__Required action__
In the copy, include no images. Reproduce the entries exactly.

Collected data entries:
-- -- --

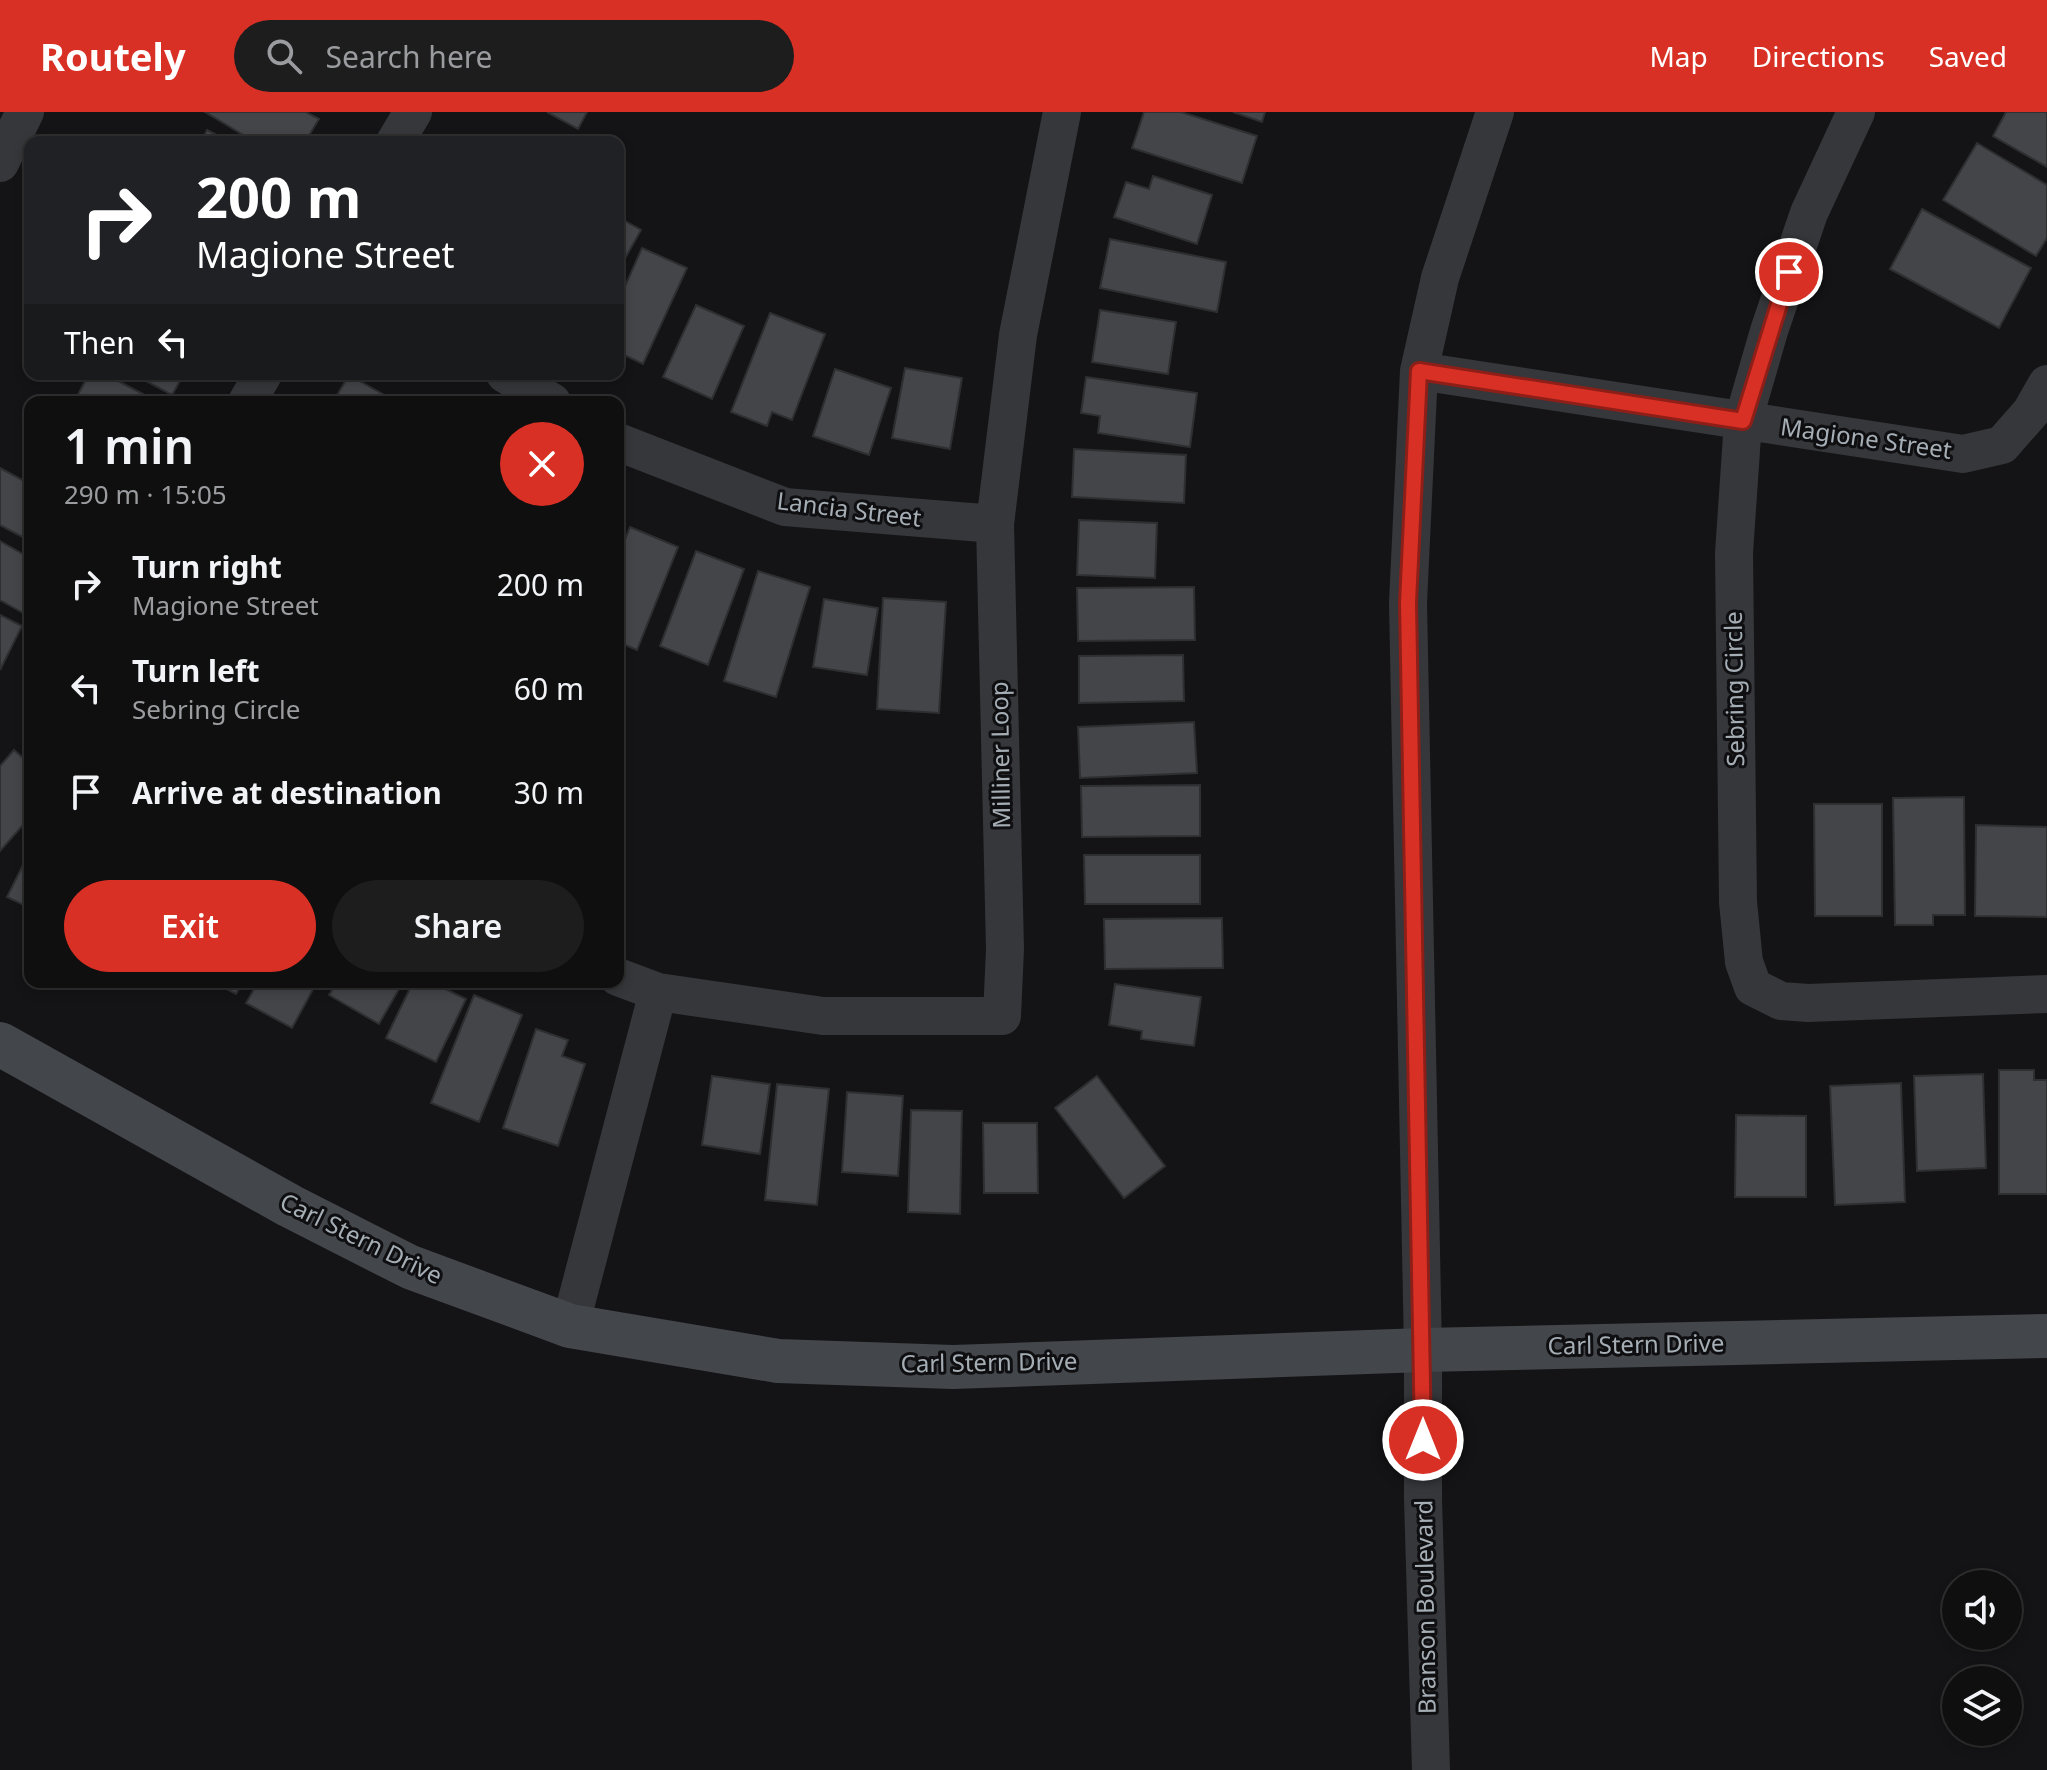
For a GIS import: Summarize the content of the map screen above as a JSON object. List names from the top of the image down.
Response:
{
  "streets": {
    "street": [
      "Magione Street",
      "Lancia Street",
      "Sebring Circle",
      "Milliner Loop",
      "Carl Stern Drive",
      "Branson Boulevard"
    ]
  },
  "crossings": [
    ["Magione Street", "Sebring Circle"],
    ["Magione Street", "Branson Boulevard"],
    ["Lancia Street", "Milliner Loop"],
    ["Carl Stern Drive", "Branson Boulevard"]
  ],
  "page": {
    "header": "Routely",
    "search": "Search here",
    "nav": ["Map", "Directions", "Saved"],
    "turn": ["200 m", "Magione Street"],
    "then": "Then",
    "heading": ["1 min", "290 m · 15:05"],
    "list": [
      {
        "name": "Turn right",
        "note": "Magione Street",
        "value": "200 m"
      },
      {
        "name": "Turn left",
        "note": "Sebring Circle",
        "value": "60 m"
      },
      {
        "name": "Arrive at destination",
        "value": "30 m"
      }
    ],
    "buttons": ["Exit", "Share"]
  }
}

-- -- --

__Answer box__
For a GIS import: Summarize the content of the map screen above as a JSON object. List names from the top of the image down.
Response:
{
  "streets": {
    "street": [
      "Magione Street",
      "Lancia Street",
      "Sebring Circle",
      "Milliner Loop",
      "Carl Stern Drive",
      "Branson Boulevard"
    ]
  },
  "crossings": [
    ["Magione Street", "Sebring Circle"],
    ["Magione Street", "Branson Boulevard"],
    ["Lancia Street", "Milliner Loop"],
    ["Carl Stern Drive", "Branson Boulevard"]
  ],
  "page": {
    "header": "Routely",
    "search": "Search here",
    "nav": ["Map", "Directions", "Saved"],
    "turn": ["200 m", "Magione Street"],
    "then": "Then",
    "heading": ["1 min", "290 m · 15:05"],
    "list": [
      {
        "name": "Turn right",
        "note": "Magione Street",
        "value": "200 m"
      },
      {
        "name": "Turn left",
        "note": "Sebring Circle",
        "value": "60 m"
      },
      {
        "name": "Arrive at destination",
        "value": "30 m"
      }
    ],
    "buttons": ["Exit", "Share"]
  }
}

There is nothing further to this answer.